India's Complex Welfare System

The Directive Principles of State Policy, enshrined in Part IV of the Indian Constitution reflects that India is a welfare state. Seats are reserved for scheduled castes and scheduled tribes in government jobs, educational institutions, Lok Sabha and Vidhan Sabha.

The government has passed laws for the abolition of untouchability, Begar and Zamindari. The government has opened Fair Price Shops, where essential commodities are sold at reasonable prices to the poorer sections of the society.

In 2000, the union government's expenditure on social services (includes education, health, family welfare, women and child development, and social justice and empowerment), rural development, and basic minimum services was approximately US$7.7 billion (Rs361.7 billion), which was 11.1 percent of total government expenditures and 1.7 percent of gross domestic product (GDP).

The union and state governments maintain reserved seats in political and education institutions for lower castes, indigenous persons, and others based on their percentage of the population. Development programs have been produced — often at state or local levels — for social development and the empowerment of women and lower castes.

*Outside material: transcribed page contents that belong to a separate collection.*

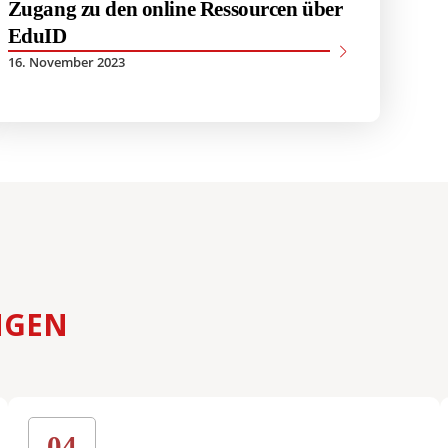
s- und
Zugang zu den online Ressourcen über
 (LL.M.) –
EduID
Abschluss
16. November 2023
ramme
NGEN
04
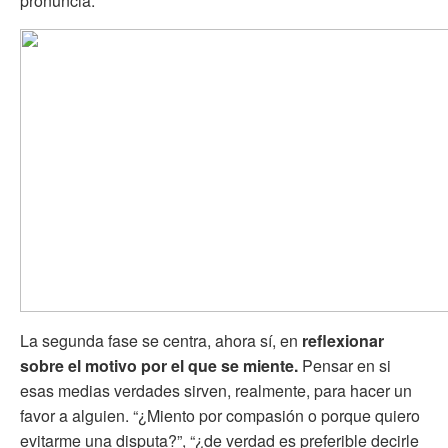
pronuncia.
La segunda fase se centra, ahora sí, en
reflexionar
sobre el motivo por el que se miente.
Pensar en si
esas medias verdades sirven, realmente, para hacer un
favor a alguien. “¿Miento por compasión o porque quiero
evitarme una disputa?”, “¿de verdad es preferible decirle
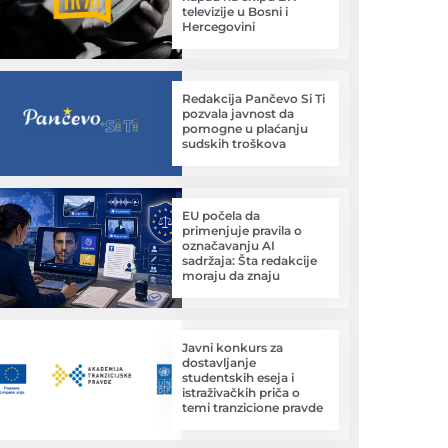
televizije u Bosni i
Hercegovini
Redakcija Pančevo Si Ti
pozvala javnost da
pomogne u plaćanju
sudskih troškova
EU počela da
primenjuje pravila o
označavanju AI
sadržaja: Šta redakcije
moraju da znaju
Javni konkurs za
dostavljanje
studentskih eseja i
istraživačkih priča o
temi tranzicione pravde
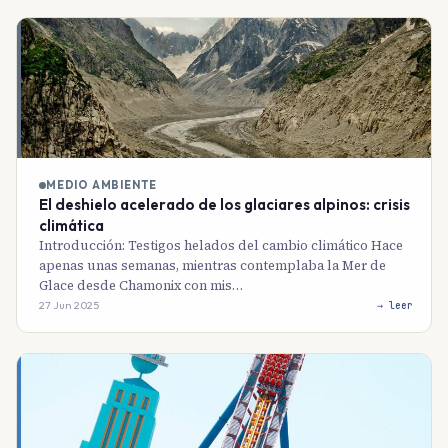
MEDIO AMBIENTE
El deshielo acelerado de los glaciares alpinos: crisis
climática
Introducción: Testigos helados del cambio climático Hace
apenas unas semanas, mientras contemplaba la Mer de
Glace desde Chamonix con mis…
27 Jun 2025
→ leer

Prime Minister Narendra Modi has promised a bank account for every Indian household under a push to end "financial untouchability" that could revolutionise how the state aids poor people.Yet the complexity of India's $50 billion in transfer schemes, from fertiliser subsidies for farmers to cheap bags of rice and cooking gas canisters for households, will make reform a huge challenge.

Here is an overview of India's main welfare, food and farm aid programmes, with reform milestones:


FOOD- $18 billion

  • Families are entitled to 5 kg of food grains per person per month at a subsidised cost of 2-3 rupees per kg.
  • Plan: Overhaul the Food Corporation of India in six months to one year.
  • Milestone: Reduce grain purchases and partly introduce cash payments to poor households in cities over the next 2-3 years.


  • The government subsidises wheat and rice farmers by paying above-market minimum support prices, as well as offering subsidies for credit, power and irrigation. This has led India to accumulate vast surplus stockpiles.
  • Plan: Reduce the rate at which minimum support prices are increased to 4 percent a year, down from an average of 10 percent over the last five years.
  • Milestone: Implemented in June.

FERTILISERS- $10 billion

  • The government pays a subsidy to fertiliser producers, leading to overproduction and indiscriminate use by farmers of urea, the only fertiliser that India does not have to import.
  • Plan: Government considering making money payments to farmers' bank accounts to cover their fertiliser costs.
  • Milestone: Reviewing payment of subsidies to retailers on fertiliser sales. Cash subsidies could be paid into bank accounts by 2018/19.


  • India's previous government promised to provide 100 days' work a year for the rural poor.
  • Plan: Expedite payments and cut out corruption by paying wages straight into bank accounts of day labourers.
  • Milestone: Already happening in some states. Seeking to roll out in other states over the next one to two years.

COOKING GAS- $3 billion

  • Oil marketers incurred 465 billion rupees ($7.6 billion) in revenue losses on the sale of subsidised cooking gas to 160 million households last fiscal year, about half of which was funded by the upstream companies.
  • Plan: India last year launched direct payment into bank accounts towards the cost of cooking gas in about a third of districts, paying 20 billion rupees ($327 million).
  • Milestone: Officials believe that within a year, the government could roll out the direct payment scheme across the country.

KEROSENE- $3 billion

  • The central government supplies subsidised kerosene to the state governments, which distribute it to consumers through state-run shops.
  • Plan: Officials are still not clear how this subsidy could be directly transferred into bank accounts as an earlier attempt in some states failed.